徐殊意如实说:“以后府中的女主人,我是要在她手底下讨生活的,在乎也是对的吧?”
宋璟的眉头微微皱了起来,徐殊意知道自己又说错话了,但是她也补救不了。
宋璟:“你记住,你的主子只有我一个。”
徐殊意:“是!是!知道啦!”
宋璟:“母妃若想让我娶努尔的公主,你知道该怎么做。”
徐殊意:“知道,知道,我一定替殿下拒绝,但是贵妃娘娘可是很厉害的,我万一说不过她怎么办?”
宋璟:“那你就说,你要娶的人是太监殊意。”
空气凝滞,整个马车裏静寂地只能听见外边的车轱辘声。
徐殊意不由自主地咽吐沫,这是威胁,赤裸裸的威胁,要她的命就直说就是,何必借贵妃的刀。
宋璟觉得有趣,端详着徐殊意脸上从惊愕到嫌弃的巨大变化,催促道:“你觉得这个借口怎么样?”

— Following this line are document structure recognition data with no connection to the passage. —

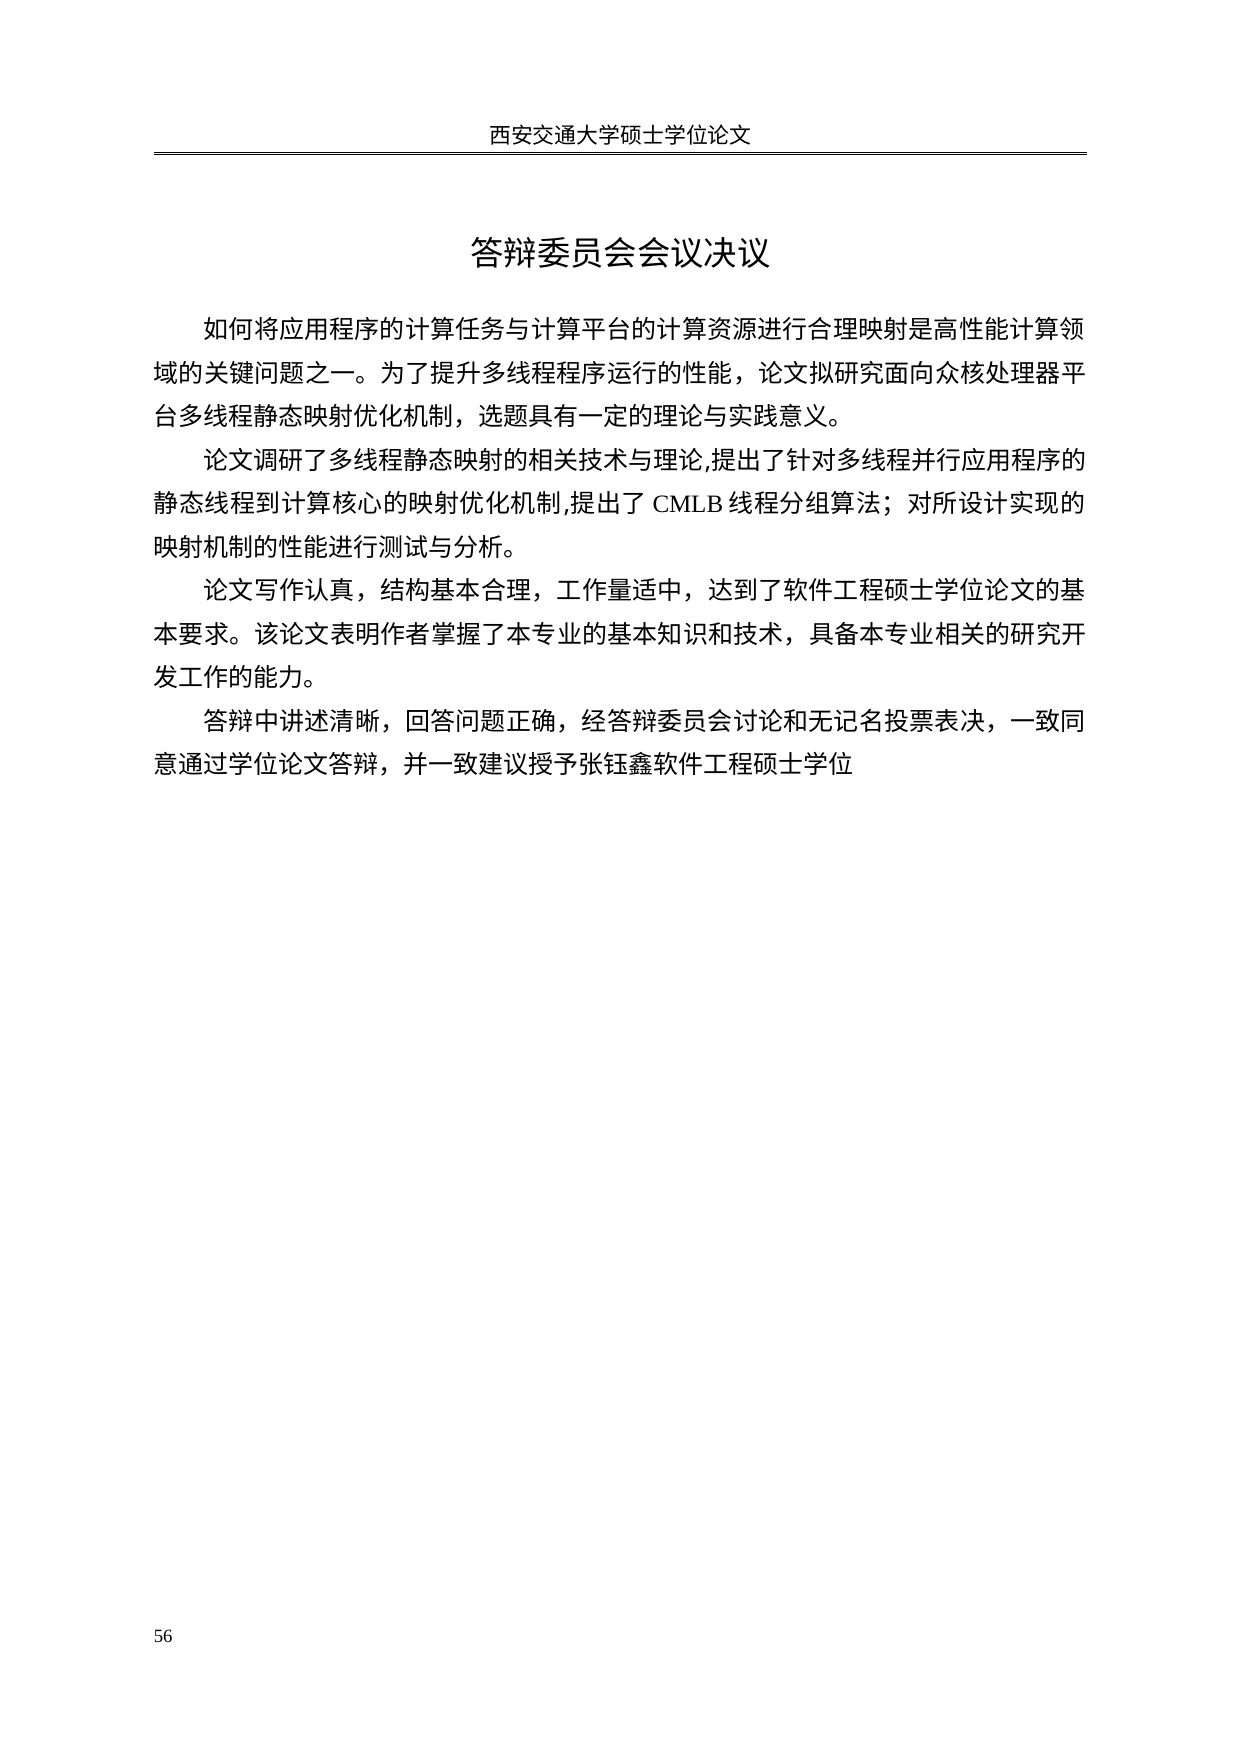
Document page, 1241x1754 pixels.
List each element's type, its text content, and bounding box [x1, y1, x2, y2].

subtitle 答辩委员会会议决议 [153, 227, 1087, 275]
text 论文写作认真，结构基本合理，工作量适中，达到了软件工程硕士学位论文的基本要求。该论文表明作者掌握了本专业的基本知识和技术，具备本专业相关的研究开发工作的能力。 [153, 571, 1087, 694]
text 论文调研了多线程静态映射的相关技术与理论,提出了针对多线程并行应用程序的静态线程到计算核心的映射优化机制,提出了CMLB线程分组算法；对所设计实现的映射机制的性能进行测试与分析。 [153, 440, 1087, 563]
text 答辩中讲述清晰，回答问题正确，经答辩委员会讨论和无记名投票表决，一致同意通过学位论文答辩，并一致建议授予张钰鑫软件工程硕士学位 [153, 701, 1087, 781]
text 如何将应用程序的计算任务与计算平台的计算资源进行合理映射是高性能计算领域的关键问题之一。为了提升多线程程序运行的性能，论文拟研究面向众核处理器平台多线程静态映射优化机制，选题具有一定的理论与实践意义。 [153, 310, 1087, 433]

徐殊意敷衍地笑笑:“我觉得不必如此,我朝哪有皇子迎娶太监的往事,还不得叫人笑掉大牙嘛,殿下的名声重要,再说贵妃娘娘以为我是个男太监,这不是胡闹嘛,会一气之下砍了我的脑袋的。”
宋璟颇有兴致:“是吗?我倒不觉得是胡闹。”
徐殊意被逼无奈,这不就是不拿她的命当命嘛。
她迫不得已举起三只手指起誓:“殿下,我保证,一定拒绝此门婚事,给殿下争取时间遇见人生挚爱,喜结连理。”
宋璟难得有了笑意,冰雪消融般,在徐殊意所熟悉的自己的脸上看到了宋璟发自内心的笑容,连眼神都变得柔和了。
徐殊意不知道他在高兴什么,只见笑地肩膀微颤,可见是真高兴。
宋璟笑够了,道:“不如试一试,皇子娶太监,也是以后的一桩奇闻。”
徐殊意嫌弃的别过头:疯了一个,果然被逼着结婚的人都是要发疯的,还是老黄说得对,宁愿一生孤独,不可两人受罪。
有道理,她在心裏默念,一定不可两人受罪,就当是救了宋璟的后半生吧。